Vienna BioCenter PhD Awards 2022
Five students at the Vienna BioCenter were recognized for their outstanding doctoral research during this year’s Vienna BioCenter PhD Symposium. From molecular machines and chromatin biology to transcription, neuroscience, and developmental biology, the awardees’ work covered a broad spectrum of fields in the life sciences.
PhD students at the Vienna BioCenter form a tight-knit community and organize the Vienna BioCenter PhD Symposium every year, which gathers molecular life scientists from across the globe to share the latest developments in the field. During this event, several students receive awards for their excellent work.
The best PhD theses from the program defended that year are recognized with the Vienna BioCenter PhD Awards. Five students received the award this year.
Jiri Wald, from the lab of Thomas Marlovits, formerly at the IMP and IMBA, worked to reveal the architecture, functional cycle, and the mechanism of a molecular motor that interacts with DNA. In his thesis, he showed how the RuvAB branch migration complex, a grouping of proteins, converts chemical energy into mechanical work to allow the recombination and repair of DNA.

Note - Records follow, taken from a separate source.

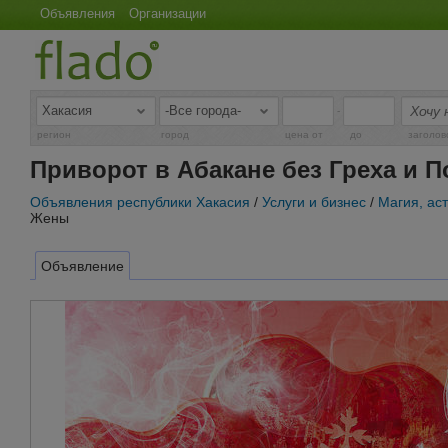
Объявления
Организации
-
регион
город
цена от
до
заголов
Приворот в Абакане без Греха и 
Объявления республики Хакасия
/
Услуги и бизнес
/
Магия, ас
Жены
Объявление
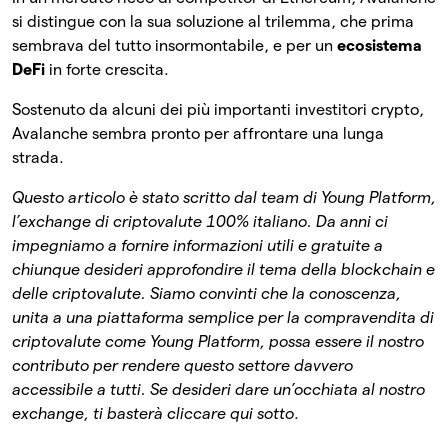
si distingue con la sua soluzione al trilemma, che prima
sembrava del tutto insormontabile, e per un
ecosistema
DeFi
in forte crescita.
Sostenuto da alcuni dei più importanti investitori crypto,
Avalanche sembra pronto per affrontare una lunga
strada.
Questo articolo è stato scritto dal team di Young Platform,
l’exchange di criptovalute 100% italiano. Da anni ci
impegniamo a fornire informazioni utili e gratuite a
chiunque desideri approfondire il tema della blockchain e
delle criptovalute. Siamo convinti che la conoscenza,
unita a una piattaforma semplice per la compravendita di
criptovalute come Young Platform, possa essere il nostro
contributo per rendere questo settore davvero
accessibile a tutti.
Se desideri dare un’occhiata al nostro
exchange, ti basterà cliccare qui sotto
.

"I came to the Vienna BioCenter upon the recommendation of Professor Peter Sebo from the Czech Academy of Sciences, whom I met in Prag at a conference. He told me the Vienna BioCenter PhD program was excellent, but very competitive. I'm glad I listened to his advice and gave it a shot," Jiri Wald says.
The fundamental discoveries were published in the journal Nature this August. After eight years of doctoral research – which included his wedding and the birth of his twins –
Jiri Wald is now a postdoc at the University Medical Centre Hamburg-Eppendorf in Germany.
"My project has changed quite a bit from the initial plan, in a unexpected direction of a AAA+ ATPase field. In retrospect, I am happy it took this direction. I learned so much!" he says.
Jessica Stock, recent PhD graduate from the lab of Andrea Pauli at the IMP, investigated the early development of zebrafish embryos. She described a novel mechanism that explains how a single receptor can both generate and sense the concentration gradient of a molecular signal to steer cell migration during gastrulation.
"The beauty about self-generated gradients is that they are much simpler, more robust and adjustable to different biological environments than traditional chemokine gradients are," she explains.
She and her co-authors recently published their results in Science Advances. Jessica was also the recipient of the Christine Beattie Award in 2021 for her exceptional work in zebrafish biology. Jessica will soon begin her postdoc at the Marine Biological Laboratory in Woods Hole in the United States, where she will switch model organisms to work with cephalopods.